Bisogna avere il coraggio di citare i fatti, i nomi, le azioni. Raccontare la storia. Un atto che è un dovere nei confronti di quegli italiani massacrti, dei profughi, di una comunità strappata dalla sue radici.
Avere “l’onesto coraggio” di dire quello che quel massacro fu davvero, senza agitare i fanatismi nazionalistici, un’azione strategica… senza condanne per i sicari.

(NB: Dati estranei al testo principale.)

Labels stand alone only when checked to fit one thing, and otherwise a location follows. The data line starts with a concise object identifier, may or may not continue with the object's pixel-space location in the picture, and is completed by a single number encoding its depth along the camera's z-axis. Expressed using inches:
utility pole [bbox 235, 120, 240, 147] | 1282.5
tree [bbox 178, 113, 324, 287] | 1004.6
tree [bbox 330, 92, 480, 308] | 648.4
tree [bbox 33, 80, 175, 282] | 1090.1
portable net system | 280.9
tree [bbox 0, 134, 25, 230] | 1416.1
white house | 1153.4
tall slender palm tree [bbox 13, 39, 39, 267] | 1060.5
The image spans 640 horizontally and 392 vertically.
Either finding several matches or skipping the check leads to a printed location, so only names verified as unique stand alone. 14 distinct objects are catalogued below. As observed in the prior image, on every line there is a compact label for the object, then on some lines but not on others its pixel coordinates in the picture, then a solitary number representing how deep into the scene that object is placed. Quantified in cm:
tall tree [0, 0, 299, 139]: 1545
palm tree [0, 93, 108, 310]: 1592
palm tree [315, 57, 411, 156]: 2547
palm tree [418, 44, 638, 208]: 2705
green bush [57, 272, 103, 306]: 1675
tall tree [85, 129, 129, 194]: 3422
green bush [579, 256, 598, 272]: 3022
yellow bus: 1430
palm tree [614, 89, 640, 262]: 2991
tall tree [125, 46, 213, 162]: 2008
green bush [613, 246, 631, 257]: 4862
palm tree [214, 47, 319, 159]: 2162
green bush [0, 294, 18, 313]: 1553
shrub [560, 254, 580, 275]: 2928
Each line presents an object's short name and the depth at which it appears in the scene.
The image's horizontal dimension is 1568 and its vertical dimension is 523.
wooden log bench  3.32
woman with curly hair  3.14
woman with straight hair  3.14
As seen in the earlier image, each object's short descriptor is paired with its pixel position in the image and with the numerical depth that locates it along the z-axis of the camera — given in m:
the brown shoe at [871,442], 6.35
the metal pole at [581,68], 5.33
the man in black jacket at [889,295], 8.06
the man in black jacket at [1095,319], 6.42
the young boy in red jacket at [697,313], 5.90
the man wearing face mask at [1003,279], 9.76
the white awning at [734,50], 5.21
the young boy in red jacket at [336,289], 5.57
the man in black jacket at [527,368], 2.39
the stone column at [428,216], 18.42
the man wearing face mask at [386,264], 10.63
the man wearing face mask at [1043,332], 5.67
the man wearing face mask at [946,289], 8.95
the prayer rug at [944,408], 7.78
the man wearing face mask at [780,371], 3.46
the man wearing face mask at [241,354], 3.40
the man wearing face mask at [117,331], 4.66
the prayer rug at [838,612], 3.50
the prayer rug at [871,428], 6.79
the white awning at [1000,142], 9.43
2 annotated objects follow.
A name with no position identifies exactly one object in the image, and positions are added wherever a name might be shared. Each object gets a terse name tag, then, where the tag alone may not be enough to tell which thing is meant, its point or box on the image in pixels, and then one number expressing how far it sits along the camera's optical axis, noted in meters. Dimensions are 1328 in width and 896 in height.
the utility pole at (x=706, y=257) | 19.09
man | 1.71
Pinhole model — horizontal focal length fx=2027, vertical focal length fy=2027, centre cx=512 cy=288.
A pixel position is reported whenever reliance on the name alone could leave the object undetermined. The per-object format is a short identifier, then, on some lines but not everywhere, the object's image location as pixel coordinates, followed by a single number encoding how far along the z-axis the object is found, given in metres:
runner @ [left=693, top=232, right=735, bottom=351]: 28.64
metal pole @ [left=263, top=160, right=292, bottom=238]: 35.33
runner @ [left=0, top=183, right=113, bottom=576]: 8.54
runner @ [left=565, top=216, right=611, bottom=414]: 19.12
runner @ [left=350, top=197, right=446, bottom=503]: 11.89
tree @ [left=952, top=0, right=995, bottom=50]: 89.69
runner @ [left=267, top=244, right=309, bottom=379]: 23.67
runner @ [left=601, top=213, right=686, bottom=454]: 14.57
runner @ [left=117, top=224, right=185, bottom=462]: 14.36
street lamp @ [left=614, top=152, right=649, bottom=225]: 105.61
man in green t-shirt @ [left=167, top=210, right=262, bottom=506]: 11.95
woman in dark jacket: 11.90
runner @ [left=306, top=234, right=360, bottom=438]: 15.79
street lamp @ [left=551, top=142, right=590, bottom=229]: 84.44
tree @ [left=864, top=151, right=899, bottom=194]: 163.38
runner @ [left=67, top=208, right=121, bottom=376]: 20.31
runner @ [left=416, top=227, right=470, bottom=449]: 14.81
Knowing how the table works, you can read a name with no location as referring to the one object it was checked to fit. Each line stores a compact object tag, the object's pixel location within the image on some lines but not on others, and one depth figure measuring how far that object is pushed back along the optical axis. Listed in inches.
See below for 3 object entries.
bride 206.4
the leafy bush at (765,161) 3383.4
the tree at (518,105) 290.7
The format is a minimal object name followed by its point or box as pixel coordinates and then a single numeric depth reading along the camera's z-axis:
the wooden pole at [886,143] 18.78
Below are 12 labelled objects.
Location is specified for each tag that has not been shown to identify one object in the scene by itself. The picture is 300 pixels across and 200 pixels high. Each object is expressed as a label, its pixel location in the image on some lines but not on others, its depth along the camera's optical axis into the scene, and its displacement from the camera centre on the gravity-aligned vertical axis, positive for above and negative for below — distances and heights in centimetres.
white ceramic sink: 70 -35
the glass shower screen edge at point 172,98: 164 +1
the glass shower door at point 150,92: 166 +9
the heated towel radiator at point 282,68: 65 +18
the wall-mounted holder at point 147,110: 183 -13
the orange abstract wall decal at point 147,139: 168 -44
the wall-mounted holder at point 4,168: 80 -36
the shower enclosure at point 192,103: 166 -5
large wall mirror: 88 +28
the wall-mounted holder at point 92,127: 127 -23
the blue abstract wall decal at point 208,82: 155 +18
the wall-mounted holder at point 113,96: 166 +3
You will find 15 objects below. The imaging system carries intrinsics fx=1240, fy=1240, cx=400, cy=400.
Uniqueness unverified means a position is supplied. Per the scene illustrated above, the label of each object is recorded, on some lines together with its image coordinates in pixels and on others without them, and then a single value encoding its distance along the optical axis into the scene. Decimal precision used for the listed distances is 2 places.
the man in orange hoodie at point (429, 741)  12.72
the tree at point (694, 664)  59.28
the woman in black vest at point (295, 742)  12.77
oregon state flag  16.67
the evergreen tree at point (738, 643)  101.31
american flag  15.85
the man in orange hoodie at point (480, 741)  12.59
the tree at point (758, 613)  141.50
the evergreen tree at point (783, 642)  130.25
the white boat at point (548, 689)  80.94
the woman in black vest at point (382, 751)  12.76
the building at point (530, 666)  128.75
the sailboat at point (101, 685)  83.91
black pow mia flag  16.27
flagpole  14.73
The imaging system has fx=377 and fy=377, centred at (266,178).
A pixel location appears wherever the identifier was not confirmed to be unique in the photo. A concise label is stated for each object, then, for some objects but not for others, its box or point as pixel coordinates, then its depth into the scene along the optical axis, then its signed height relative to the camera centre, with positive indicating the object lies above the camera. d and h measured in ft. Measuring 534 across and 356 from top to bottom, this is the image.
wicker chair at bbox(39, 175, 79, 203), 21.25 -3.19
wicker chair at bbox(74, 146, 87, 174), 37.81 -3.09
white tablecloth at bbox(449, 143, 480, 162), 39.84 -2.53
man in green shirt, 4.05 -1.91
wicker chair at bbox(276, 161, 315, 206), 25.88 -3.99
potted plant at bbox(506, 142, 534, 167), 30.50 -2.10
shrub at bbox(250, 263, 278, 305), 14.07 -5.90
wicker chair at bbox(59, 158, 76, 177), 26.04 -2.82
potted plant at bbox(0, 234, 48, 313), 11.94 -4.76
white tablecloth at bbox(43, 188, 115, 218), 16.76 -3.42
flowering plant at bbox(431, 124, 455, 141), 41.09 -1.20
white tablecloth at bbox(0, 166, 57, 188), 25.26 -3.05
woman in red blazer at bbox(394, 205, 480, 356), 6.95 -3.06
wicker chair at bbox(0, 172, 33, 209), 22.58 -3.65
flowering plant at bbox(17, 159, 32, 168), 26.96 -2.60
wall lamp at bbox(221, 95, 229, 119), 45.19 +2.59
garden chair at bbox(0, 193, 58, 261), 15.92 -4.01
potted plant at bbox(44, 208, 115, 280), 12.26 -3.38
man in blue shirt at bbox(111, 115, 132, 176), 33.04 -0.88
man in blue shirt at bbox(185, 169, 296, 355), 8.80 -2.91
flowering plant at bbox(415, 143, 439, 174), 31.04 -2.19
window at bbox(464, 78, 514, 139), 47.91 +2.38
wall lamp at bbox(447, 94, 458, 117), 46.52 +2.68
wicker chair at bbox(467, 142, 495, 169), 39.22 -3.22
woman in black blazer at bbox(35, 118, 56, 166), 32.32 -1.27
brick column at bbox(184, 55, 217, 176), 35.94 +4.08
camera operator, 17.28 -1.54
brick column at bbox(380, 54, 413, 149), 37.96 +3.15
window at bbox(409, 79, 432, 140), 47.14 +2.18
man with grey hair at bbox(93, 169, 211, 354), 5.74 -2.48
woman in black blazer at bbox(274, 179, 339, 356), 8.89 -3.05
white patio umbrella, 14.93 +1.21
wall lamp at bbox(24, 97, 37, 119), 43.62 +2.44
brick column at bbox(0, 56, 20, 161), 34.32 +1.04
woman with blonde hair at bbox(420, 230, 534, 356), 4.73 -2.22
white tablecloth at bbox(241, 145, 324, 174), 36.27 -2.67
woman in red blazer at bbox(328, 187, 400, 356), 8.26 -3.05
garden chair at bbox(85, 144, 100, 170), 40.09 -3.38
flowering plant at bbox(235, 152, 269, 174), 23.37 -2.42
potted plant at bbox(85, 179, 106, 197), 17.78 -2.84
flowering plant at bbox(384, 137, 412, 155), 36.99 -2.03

Il Giorno del Ricordo “è l’ultima commemorazione dedicata all’amor patrio istituita nel nostro Paese”, e va preservata dal “calendario dell’oblio” e dalla “indecorosa semiclandestinità”. Le foibe finirono nell’omertà sin da quando furono perpetrate. Perché incrinavano il rapporto con la vicina Yugoslavia di Tito; c’era il tabù della cortina di ferro e non si dovevano creare problemi agli assetti stabiliti”. Furono per decenni, ma anche oggi, fonte di omissioni sulle spalle di una minoranza di profughi italiani. La Repubblica italiana riconosce il 10 febbraio quale “Giorno del ricordo” al fine di conservare e rinnovare la memoria della tragedia degli italiani e di tutte le vittime delle foibe, dell’esodo dalle loro terre degli istriani, fiumani e dalmati nel secondo dopoguerra e della più complessa vicenda del confine orientale.